# 1987 Sentra sport coupe door panels



## nissansunnyb12 (Oct 29, 2008)

hi nissan fanatics, i'm Whil here from the philippines, i would gladly appreciate your help on instructions on removing door panels in my 1987 sentra coupe 1987 model...i plan to install a sound set up...)

i actually started on removing the window winder and the two visible screws on the inner door handle and the screw found on the door pull handle. when i started pulling off the whole panel, it cannot be removed due to another scre installed, i dunno how to remove it, please instruct me.
thanks!!
pics of the car


----------



## bob89sentra (Sep 15, 2005)

There are the 2 screws on the arm rest, one on the door opener handle, and the window crank has a clip. the panel has plastic clips around the parimeter, the clips are shaped like a christmas tree, and you just carefully pull them out. you can get replacement clips if you break some in the auto parts help section.


----------



## ahardb0dy (Nov 9, 2003)

you can use a screwdriver to pry out on the door panel next to each clip but it would be better if you used a door clip removal tool such as this:


----------



## nissansunnyb12 (Oct 29, 2008)

thanks guys, i already found it out, you have to slide the armrest to reveal three more screws, THANKS )


----------



## ahardb0dy (Nov 9, 2003)

your right.
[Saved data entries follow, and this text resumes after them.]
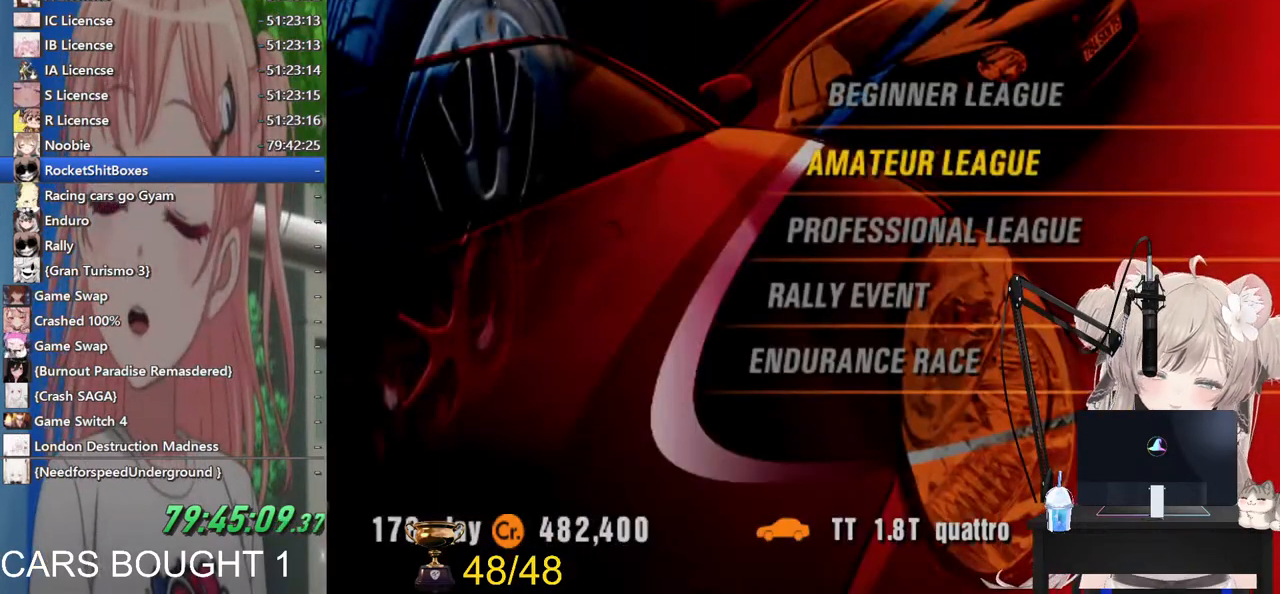
{"buttons": [], "left_stick": "center", "right_stick": "center", "events": []}
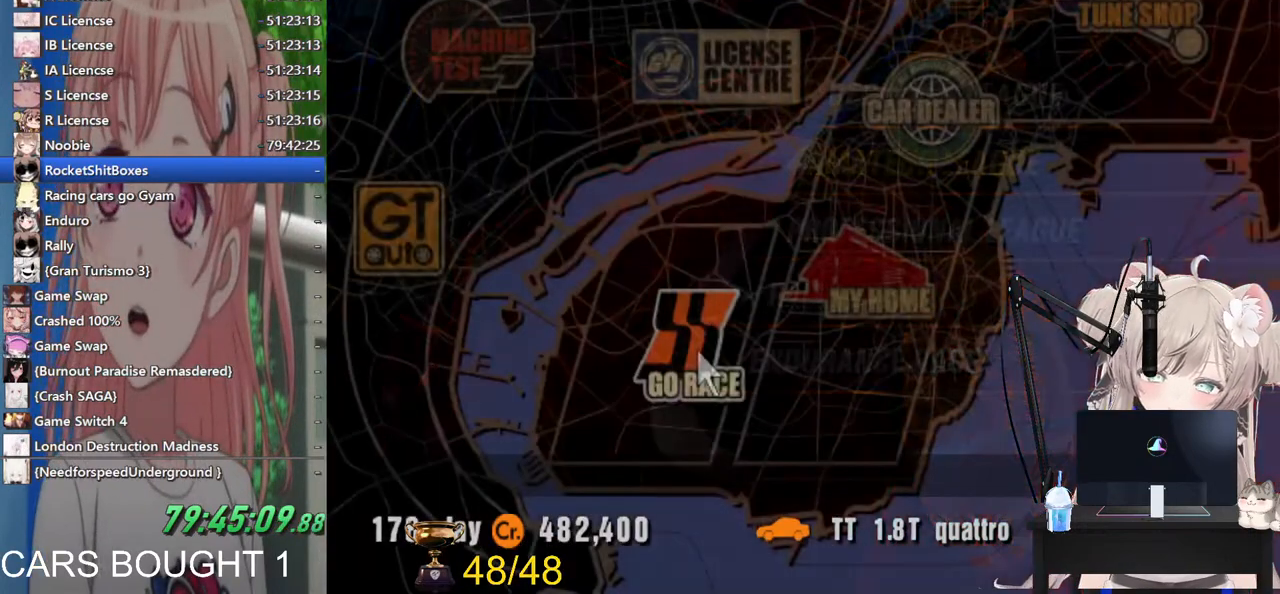
{"buttons": [], "left_stick": "center", "right_stick": "center", "events": [[233, "left_stick", "right"], [400, "left_stick", "center"]]}
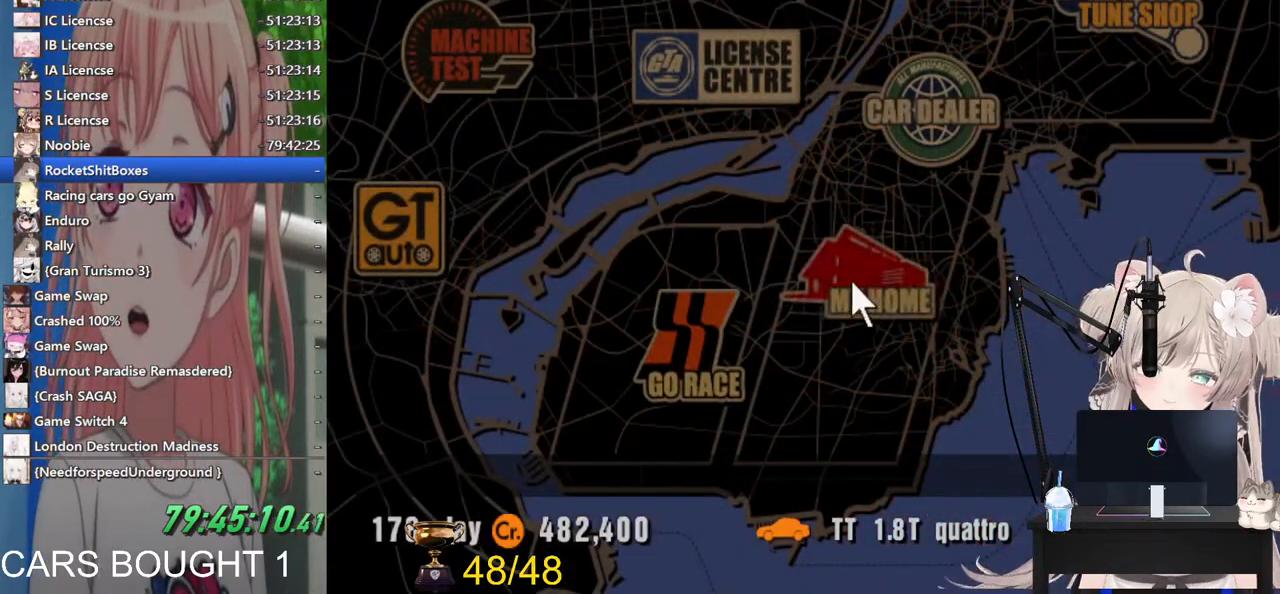
{"buttons": [], "left_stick": "center", "right_stick": "center", "events": [[117, "CROSS", "down"], [283, "CROSS", "up"]]}
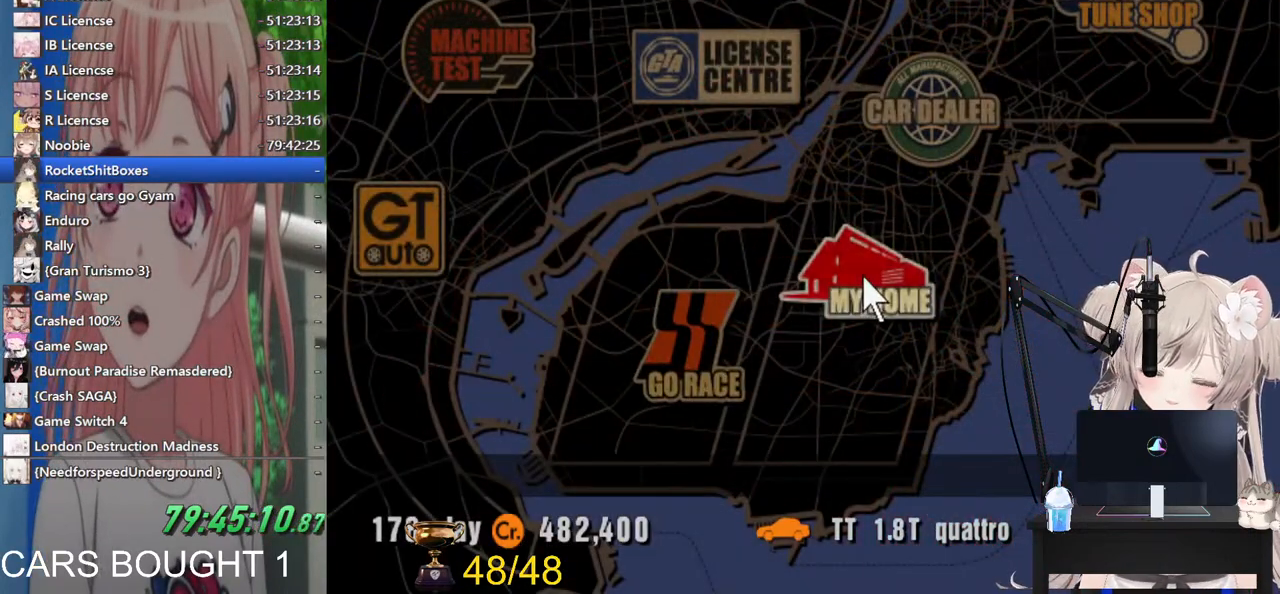
{"buttons": [], "left_stick": "center", "right_stick": "center", "events": []}
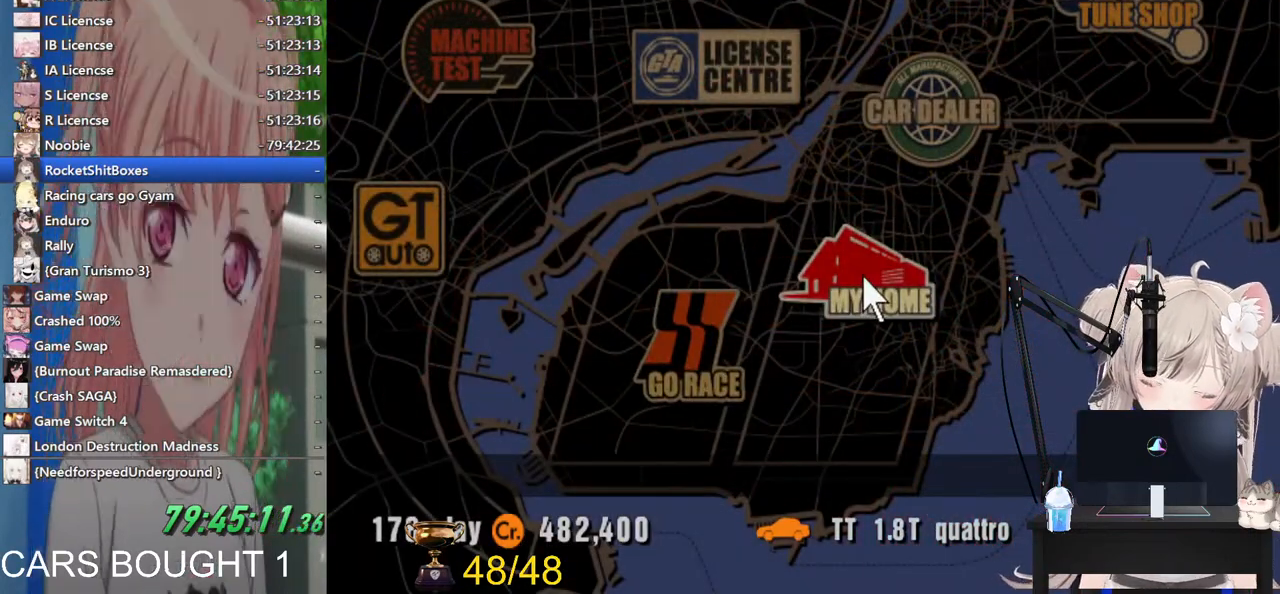
{"buttons": [], "left_stick": "center", "right_stick": "center", "events": []}
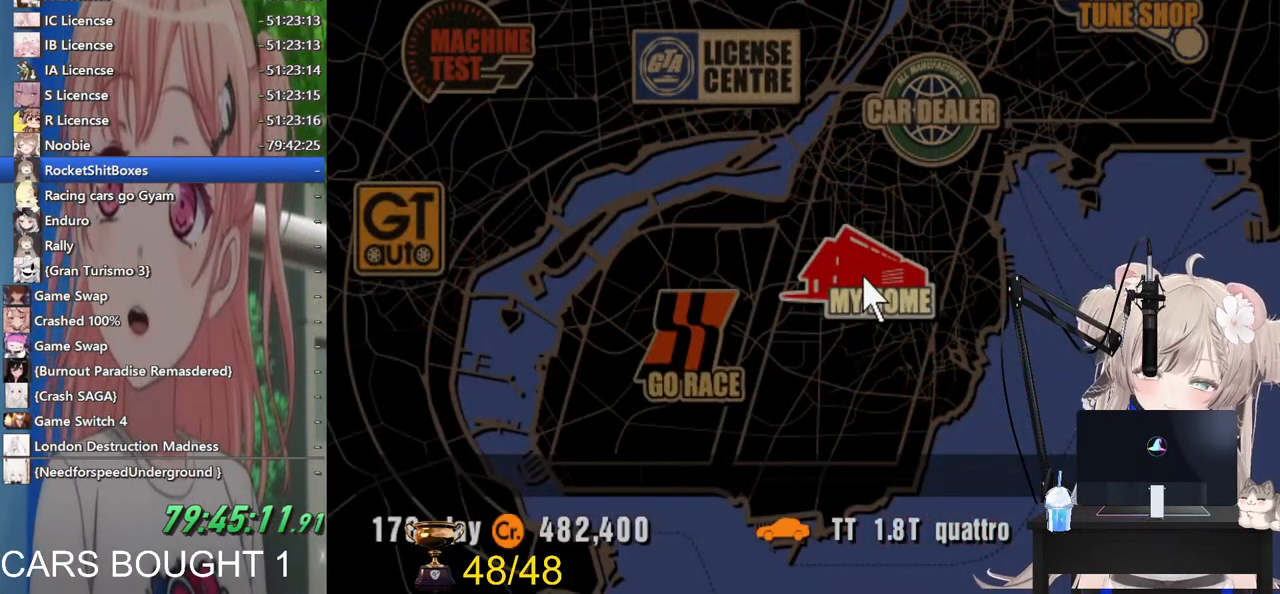
{"buttons": [], "left_stick": "center", "right_stick": "center", "events": []}
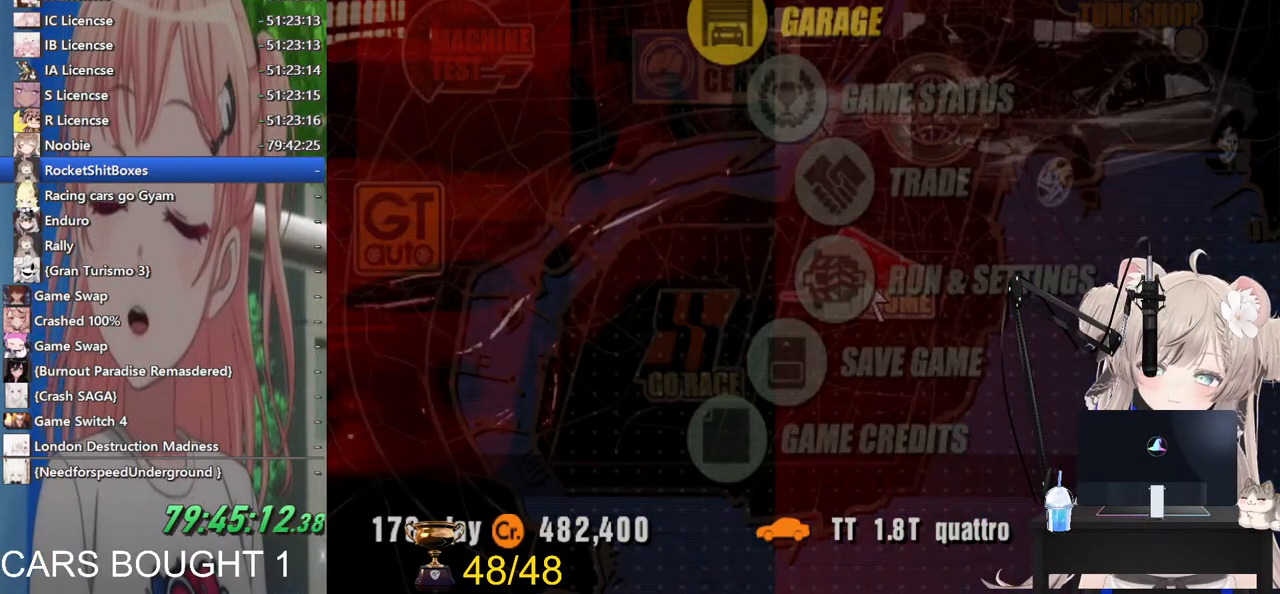
{"buttons": [], "left_stick": "center", "right_stick": "center", "events": []}
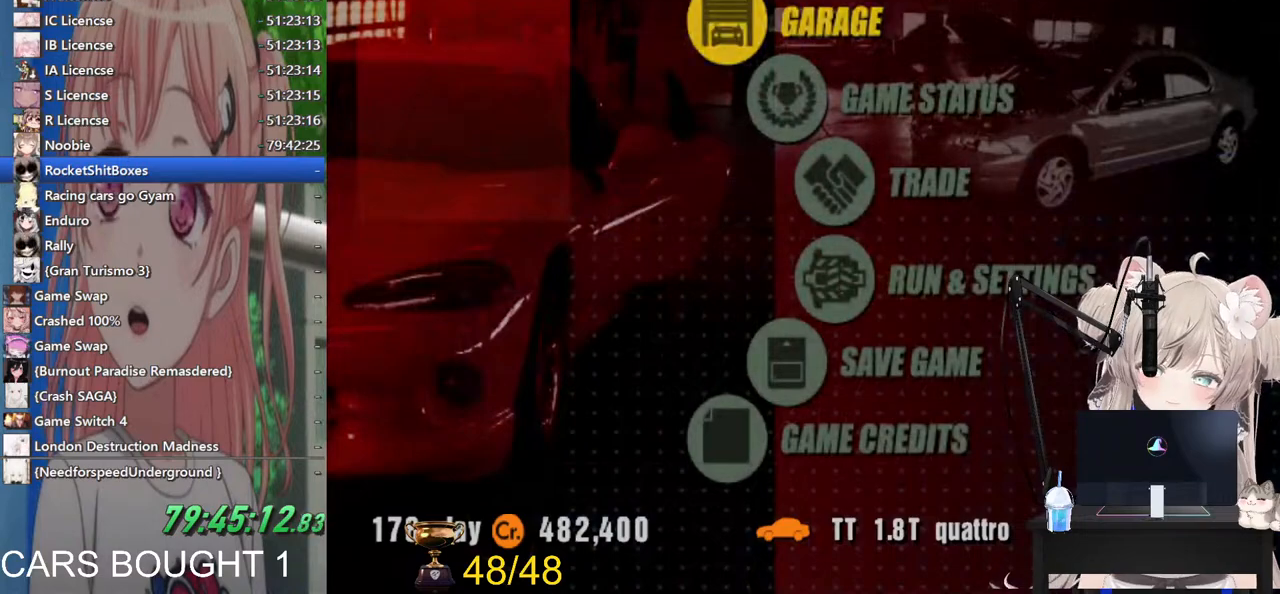
{"buttons": [], "left_stick": "center", "right_stick": "center", "events": [[17, "CROSS", "down"], [167, "CROSS", "up"]]}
I think we were both thinking of the non SE style door panels, the SE panels are similar to the truck and pathfinder panels where as you said you remove the plastic plug on top than the screw, slide the cushion forward to reveal 2 or 3 more screws, glad you figured it out.


----------



## nissansunnyb12 (Oct 29, 2008)

thanks though ahardbody, appreciate your help)

btw, do you know where i can get bodykits on these, we both know that this car is the rarest among the sentra's produced in the year 1987, i would like to trick it out in the near future


----------



## ahardb0dy (Nov 9, 2003)

you have the sunny, which appears to be our sport coupe model, I don't think anyone is still making body kits for the sunny/sentra's you may have to look around online, e-bay or similiar

your car looks like it is brand new!! wish mine looked like that !!


----------



## nissansunnyb12 (Oct 29, 2008)

thanks for that, as of now, it's my dad's car, but i'm planning to have it when i'm already 18, so i'm making plans for it in the future.


----------